頭の中にすさまじい情報量が入ってきて、クラクラしそうになるのをグッとこらえる。微生物の数、働き、養分の変化、魔法の構造、魔力の流れ――。
「……よし、止めてくれ」
紫色の輝きが、治まった。土を触ってみると、少しだけ温かい。微生物の働きの成果だ。
「村長」
「……ん、あ、ああ」
呆然と立ち尽くしていた村長は、我に返ったように返事をした。
「村に、マメ類の備蓄はありますか?」
マメ類は、土壌を安定させる効果がある。
「ダストン男爵の許可が下りればすぐ植えられるよう、コロコロマメを保管しておる。しかしそれも、もう食べるしかない状況じゃ」
「今すぐ植えましょう」
俺は倉庫に案内された。
箱に詰まっているコロコロマメを《鑑定》してみると、緑色のステータス画面に詳細が表示された。
『〈コロコロマメ〉保存性に優れ、栄養も豊富』
これが、ダストン男爵とやらは気に入らないらしい。
俺は再び《天衣無縫》で豆を浮かせ、畑まで運んだ。そして一粒一粒を、土に埋めていく。けっこう神経を使う作業だ。そして豆の蔓が巻き付くための枝を差した。

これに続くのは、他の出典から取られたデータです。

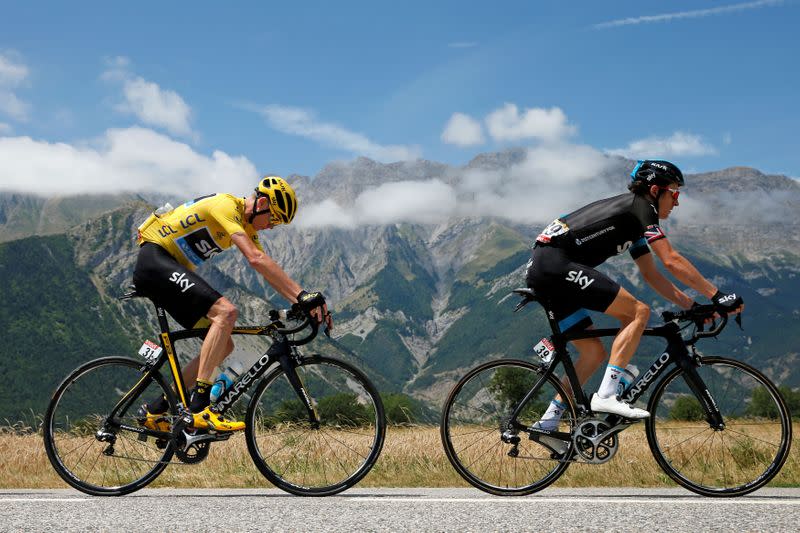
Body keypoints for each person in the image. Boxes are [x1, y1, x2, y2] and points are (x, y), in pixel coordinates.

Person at [526, 160, 744, 438]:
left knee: (593, 353)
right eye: (674, 193)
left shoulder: (632, 220)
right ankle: (606, 394)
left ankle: (547, 424)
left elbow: (651, 274)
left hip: (546, 269)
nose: (676, 203)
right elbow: (671, 260)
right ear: (655, 190)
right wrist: (718, 295)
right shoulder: (641, 209)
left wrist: (692, 306)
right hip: (555, 266)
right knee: (638, 312)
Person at [132, 176, 333, 432]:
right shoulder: (226, 206)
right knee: (226, 312)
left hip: (166, 269)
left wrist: (303, 302)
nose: (271, 227)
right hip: (155, 259)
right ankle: (199, 407)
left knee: (223, 345)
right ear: (260, 202)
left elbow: (267, 270)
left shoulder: (247, 227)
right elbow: (255, 258)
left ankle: (157, 408)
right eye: (273, 218)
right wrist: (303, 295)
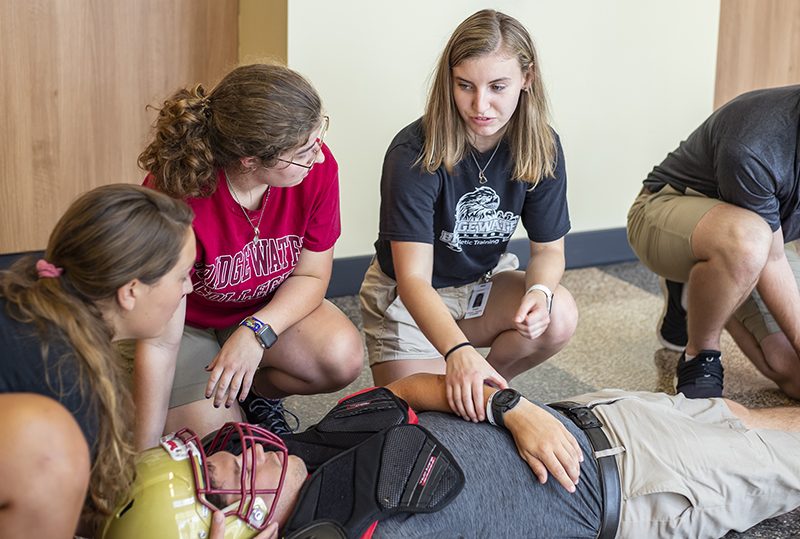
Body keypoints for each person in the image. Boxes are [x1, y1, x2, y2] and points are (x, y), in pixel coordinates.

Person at [101, 373, 800, 539]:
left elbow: (409, 387)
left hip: (589, 412)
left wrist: (509, 407)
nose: (245, 448)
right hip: (647, 484)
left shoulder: (308, 447)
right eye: (225, 473)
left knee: (745, 413)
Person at [359, 9, 578, 423]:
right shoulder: (413, 151)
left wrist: (540, 293)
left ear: (526, 79)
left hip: (480, 288)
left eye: (498, 87)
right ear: (450, 80)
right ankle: (473, 379)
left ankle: (494, 381)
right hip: (410, 298)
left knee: (560, 312)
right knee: (428, 419)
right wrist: (458, 353)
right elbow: (413, 280)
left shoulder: (541, 145)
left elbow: (549, 249)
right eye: (465, 86)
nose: (481, 106)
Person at [136, 63, 364, 450]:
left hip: (258, 310)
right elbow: (158, 340)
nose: (319, 158)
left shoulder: (317, 171)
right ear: (250, 161)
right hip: (185, 325)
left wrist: (255, 333)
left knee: (341, 356)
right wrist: (140, 452)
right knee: (227, 446)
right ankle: (213, 398)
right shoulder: (175, 195)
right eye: (304, 152)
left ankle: (252, 392)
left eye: (317, 140)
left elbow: (311, 276)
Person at [0, 184, 196, 537]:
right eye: (182, 276)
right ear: (131, 291)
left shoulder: (22, 287)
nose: (189, 289)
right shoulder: (69, 394)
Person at [628, 85, 800, 399]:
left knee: (792, 371)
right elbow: (772, 260)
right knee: (749, 241)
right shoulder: (756, 141)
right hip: (664, 209)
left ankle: (702, 290)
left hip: (758, 245)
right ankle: (701, 354)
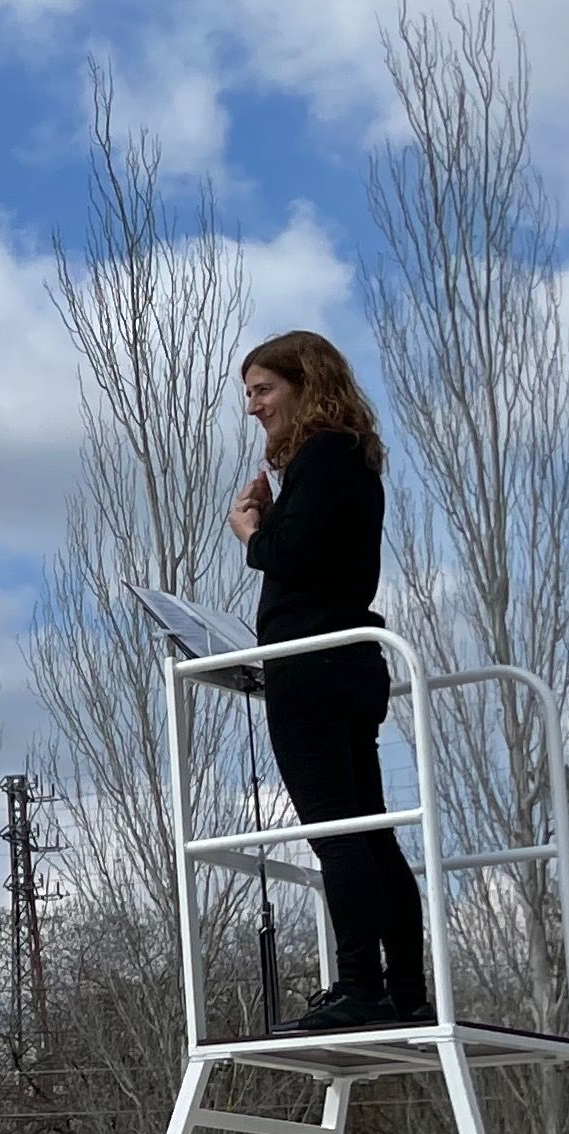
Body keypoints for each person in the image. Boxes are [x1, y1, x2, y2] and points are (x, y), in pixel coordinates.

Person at [231, 329, 425, 1032]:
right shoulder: (347, 459)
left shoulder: (324, 456)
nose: (253, 407)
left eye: (263, 389)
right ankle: (403, 988)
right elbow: (317, 556)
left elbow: (291, 557)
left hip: (311, 669)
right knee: (370, 833)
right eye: (249, 394)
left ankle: (362, 988)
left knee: (337, 834)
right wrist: (279, 513)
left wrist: (251, 527)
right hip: (346, 664)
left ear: (304, 384)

それらの作業を終えると、俺は手を掲げて《時間推進》を使った。畑が再び紫色に輝く。
「おおお……!」
村の人々がどよめく。土から芽が出て、それが蔓となって枝に巻きついていく。まるで早送りの映像を見ているような感じだ。そうして徐々にさやが膨らんで――そこで魔法を止める。
「もう、収穫できますよ!」
俺がそう言うと、歓声が上がった。
「よし、皆の者、仕事にかかるんじゃ!」
さすがに《天衣無縫》では、そこまで繊細な作業はできない。老人と子供たちが集まって、豆のさやをもいでいく。もちろん村を歩き回っていたリュカたちも、それを手伝った。
「ノーサギョーって、楽しいのね!」
俺も含めてだが、悪魔の森から来たメンバーは、基本的に疲れというものを知らない。エルダーリッチは例外かもしれないが、彼女は豆のさやに軽く指を触れるだけで、それが宙に浮いてカゴに収まっていった。あの魔法もいつか使えるようになりたいものだ。
「やはり錬金術と魔法の相性は素晴らしいな。学習意欲が旺盛な弟子は、見ていて気持ちがいい。それに覚えた魔法を即座に応用する実行力も評価しておこう」
こう言われると、なんだか照れくさい。